Publication | Open Access
Exploration: an overarching focus for holistic development
32
Citations
60
References
2021
Year
Promoting the development of health and well-being across the lifespan involves navigating a complex and intertwined labyrinth of biological, social, and environmental factors that change over time. Yet, approaches to positively impact developmental trajectories of these factors remain relatively siloed in academe and are generally disciplinespecific with a singular focus in their application (e.g., physical activity, motor development, social-emotional development, cognitive development). Discipline-specific interventions also are derived from a multitude of theoretical frameworks that are generally applied to only one domain of development.

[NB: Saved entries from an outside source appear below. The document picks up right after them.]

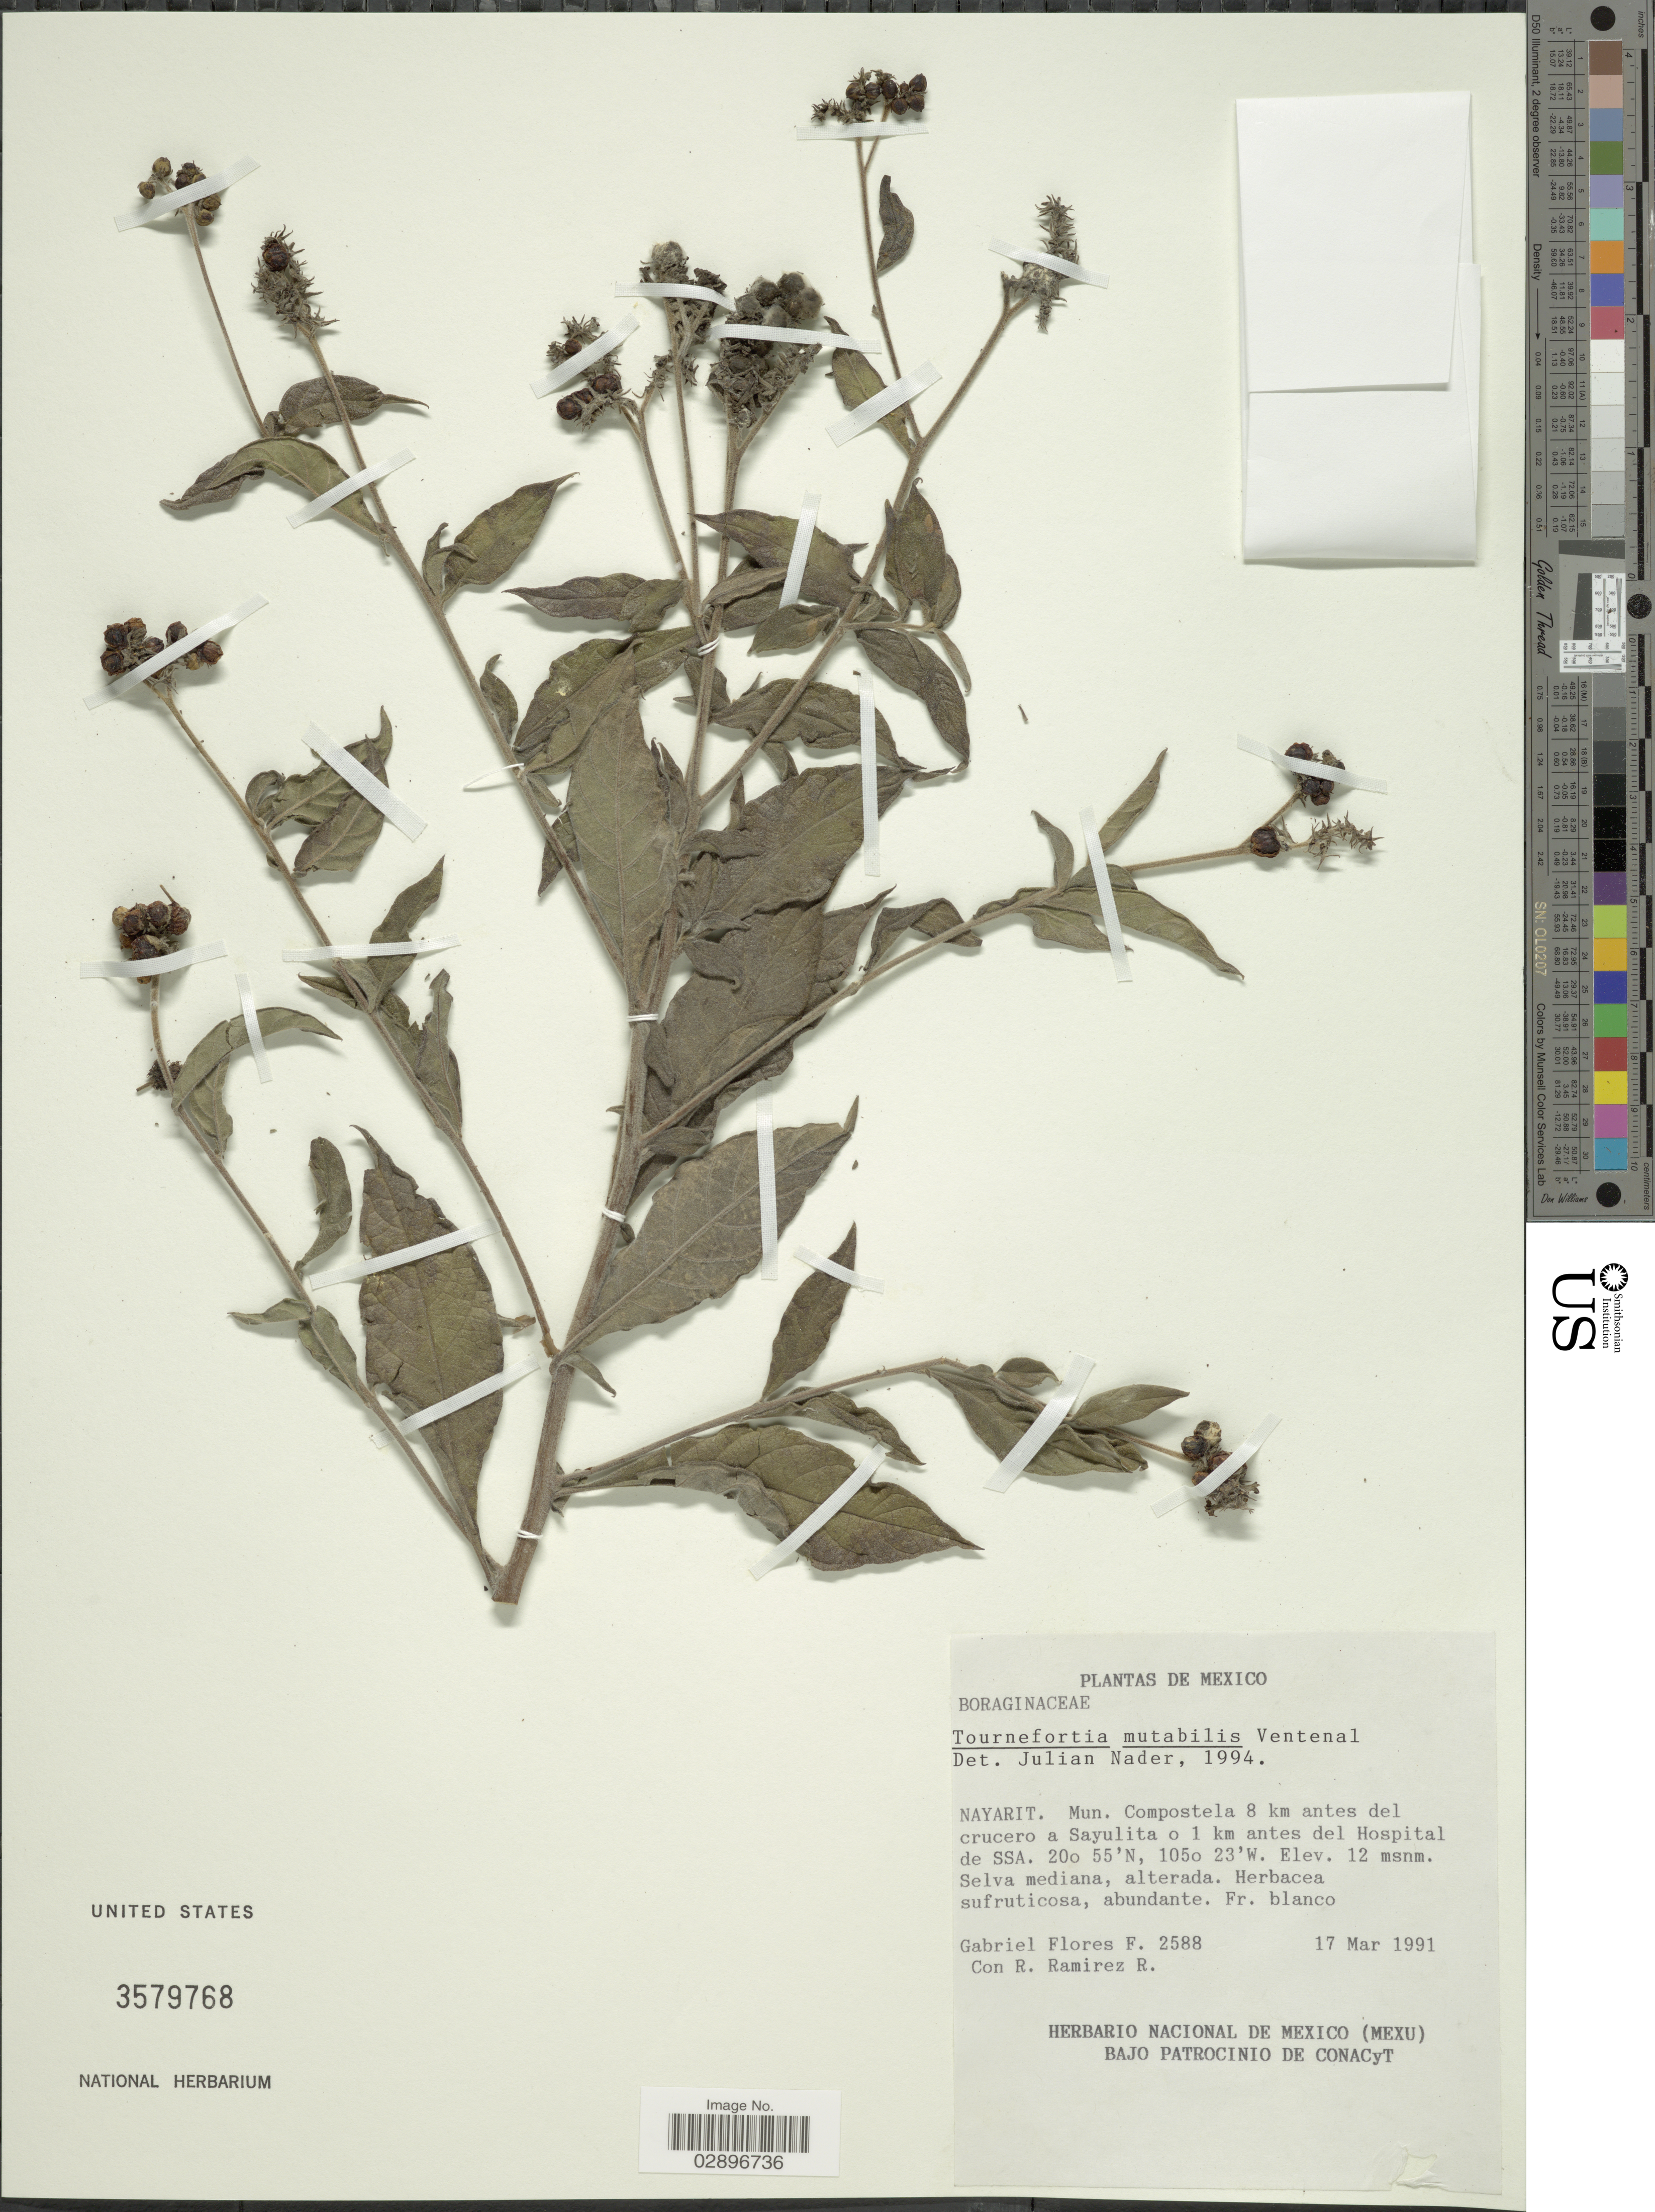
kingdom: Plantae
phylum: Tracheophyta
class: Magnoliopsida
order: Boraginales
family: Heliotropiaceae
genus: Tournefortia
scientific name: Tournefortia mutabilis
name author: Vent.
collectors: G. Flores F. & R. Ramirez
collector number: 2588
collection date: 1991-03-17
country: Mexico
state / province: Nayarit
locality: Mun. Compostela 8 km antes del crucero a Sayulita o 1 km antes del Hospital de SSA.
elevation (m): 12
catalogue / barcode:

Attempting to amalgamate and apply various frameworks to promote holistic development would be useful, yet arduous and impractical based on our history of discipline-specific approaches. However, the process of identifying simplicity from complexity has been applied in many domains of science (e.g., neuroscience, biology, ecology, physics) in order to promote a more palatable, yet comprehensively encapsulating, conceptualization of complex mechanisms/phenomena. To quote Einstein, “It can scarcely be denied that the supreme goal of all theory is to make the irreducible basic elements as simple and as few as possible without having to surrender the adequate representation of a single datum of experience”1 (p. 165). Unfortunately, our siloed approaches to interventions designed to promote human development have, perhaps, been oversimplified and void of the essence of the complexity of human development. Quoting another eminent researcher (with a focus on human development), “It all comes back to the importance of action for learning and the fundamental interrelatedness of the different parts of the human being (the social, emotional, cognitive, and physical parts) and of all human beings to one another […]. The best and most efficient way to foster any one of those (such as academic achievement) is to foster all of them”2 (p. 789). Thus, is it possible to provide a unifying theme for intervention that places an apriori focus on, and applies, an overarching catalyst of development to any intervention to promote holistic development?